I come home from the gym and Tyson's on my voice mail asking if I wanted to hook up. Next thing I know, the limo driver was banging on my door saying Tyson wanted to see me right now. Apparently, he wanted to take me out to dinner. Then he wanted me to go with him to this famous club in Boston and check out the local talent. So I went to his hotel room. He sat me down and we talked for a half-hour. It wasn't a press conference, it wasn't a weigh-in, it wasn't a fight -- it was just me and him alone in a room.

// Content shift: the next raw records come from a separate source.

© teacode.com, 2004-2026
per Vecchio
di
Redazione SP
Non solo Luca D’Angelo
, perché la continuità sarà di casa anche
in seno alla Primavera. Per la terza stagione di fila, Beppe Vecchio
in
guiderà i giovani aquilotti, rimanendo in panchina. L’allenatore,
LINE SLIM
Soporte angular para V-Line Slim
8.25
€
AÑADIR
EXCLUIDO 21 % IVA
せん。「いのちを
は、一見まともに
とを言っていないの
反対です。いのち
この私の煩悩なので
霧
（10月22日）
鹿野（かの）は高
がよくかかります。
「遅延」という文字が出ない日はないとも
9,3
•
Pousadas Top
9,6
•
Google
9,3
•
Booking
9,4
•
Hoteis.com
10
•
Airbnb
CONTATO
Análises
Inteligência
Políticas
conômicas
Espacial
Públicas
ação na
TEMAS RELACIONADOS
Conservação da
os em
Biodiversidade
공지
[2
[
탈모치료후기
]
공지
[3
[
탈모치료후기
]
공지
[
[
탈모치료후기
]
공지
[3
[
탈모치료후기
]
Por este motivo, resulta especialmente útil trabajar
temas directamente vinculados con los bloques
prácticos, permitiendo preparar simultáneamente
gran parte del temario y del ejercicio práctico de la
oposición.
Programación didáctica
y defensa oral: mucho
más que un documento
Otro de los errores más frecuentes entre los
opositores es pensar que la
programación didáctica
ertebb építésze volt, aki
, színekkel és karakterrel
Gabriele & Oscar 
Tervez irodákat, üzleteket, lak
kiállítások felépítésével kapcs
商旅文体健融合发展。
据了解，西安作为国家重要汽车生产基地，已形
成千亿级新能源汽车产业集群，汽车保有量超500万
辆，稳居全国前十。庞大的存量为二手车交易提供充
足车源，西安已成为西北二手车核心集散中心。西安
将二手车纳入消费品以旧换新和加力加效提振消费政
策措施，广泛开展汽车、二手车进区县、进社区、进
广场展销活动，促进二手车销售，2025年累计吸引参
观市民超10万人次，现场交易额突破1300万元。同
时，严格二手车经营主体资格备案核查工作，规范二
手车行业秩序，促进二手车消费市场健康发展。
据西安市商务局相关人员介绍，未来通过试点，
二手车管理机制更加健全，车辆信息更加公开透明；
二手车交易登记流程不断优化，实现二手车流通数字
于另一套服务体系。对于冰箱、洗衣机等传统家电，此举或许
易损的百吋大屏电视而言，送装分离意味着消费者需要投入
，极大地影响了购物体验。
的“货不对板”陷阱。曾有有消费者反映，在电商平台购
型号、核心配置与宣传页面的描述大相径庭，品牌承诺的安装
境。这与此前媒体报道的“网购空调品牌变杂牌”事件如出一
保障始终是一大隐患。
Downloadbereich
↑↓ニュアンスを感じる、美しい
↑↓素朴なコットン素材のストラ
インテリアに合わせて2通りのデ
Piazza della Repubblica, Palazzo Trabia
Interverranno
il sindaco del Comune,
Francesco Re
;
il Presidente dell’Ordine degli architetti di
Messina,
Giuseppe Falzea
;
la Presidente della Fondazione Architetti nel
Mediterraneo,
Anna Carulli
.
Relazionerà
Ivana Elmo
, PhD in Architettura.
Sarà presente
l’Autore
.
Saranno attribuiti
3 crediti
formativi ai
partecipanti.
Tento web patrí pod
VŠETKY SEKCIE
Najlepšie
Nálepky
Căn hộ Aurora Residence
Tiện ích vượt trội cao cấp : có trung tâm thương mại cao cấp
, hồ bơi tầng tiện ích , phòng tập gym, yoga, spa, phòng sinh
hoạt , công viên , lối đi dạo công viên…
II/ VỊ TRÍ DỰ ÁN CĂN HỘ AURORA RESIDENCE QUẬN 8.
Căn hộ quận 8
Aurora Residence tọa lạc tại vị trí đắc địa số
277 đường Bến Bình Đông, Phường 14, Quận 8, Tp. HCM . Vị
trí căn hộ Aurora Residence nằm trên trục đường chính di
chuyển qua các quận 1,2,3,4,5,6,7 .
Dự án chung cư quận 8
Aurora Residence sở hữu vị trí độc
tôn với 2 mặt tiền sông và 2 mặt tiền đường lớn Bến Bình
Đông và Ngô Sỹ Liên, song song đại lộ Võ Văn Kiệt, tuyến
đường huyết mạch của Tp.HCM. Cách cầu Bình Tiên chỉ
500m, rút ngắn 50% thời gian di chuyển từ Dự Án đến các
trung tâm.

When he turned pro, it was still '84, '85. I was a senior in high school. I remember watching him fight, the Olympic trials, early pro fights on ESPN. This is back before I even had my first amateur fight and I hadn't even started training yet. I was still a wannabe and he was a hero to me. My freshman year of college, we would drive home to watch him fight on HBO or Showtime. He was one of my heroes.

He paid me respect. He didn't have to call me. He didn't have to leave a message or let me in his room.

SI.com: Have you heard from Tyson recently?

McNeeley: Three years ago this past March. Remember when he got popped for driving under the influence and possession of coke? He did a stint in rehab to get a lighter sentence. Apparently at this rehab center, they took him to a local Y and let him work out. Well, he ran into a friend of mine from Boston at the Y. My buddy said to him, "I'm friends with Peter." He said, "Yeah, you got his phone number?" Tyson called and we ended up talking for like three months.

SI.com: How is life for you today?

McNeeley: My daughter, Nadiya Gabrielle, will be 3 in November. She's just like Obama: half-black and half-white. When Obama was elected president, I was sitting with her mother crying. And Nadiya's mother said, "Why are you crying?" And I said, "Because they're the same." Who knows, maybe she'll grow up someday and be president.I'm just happy being a dad.

SI.com: You're still very well-known.

McNeeley: I'm humble enough today to say it's not me, it's Mike Tyson. My name is forever linked with his.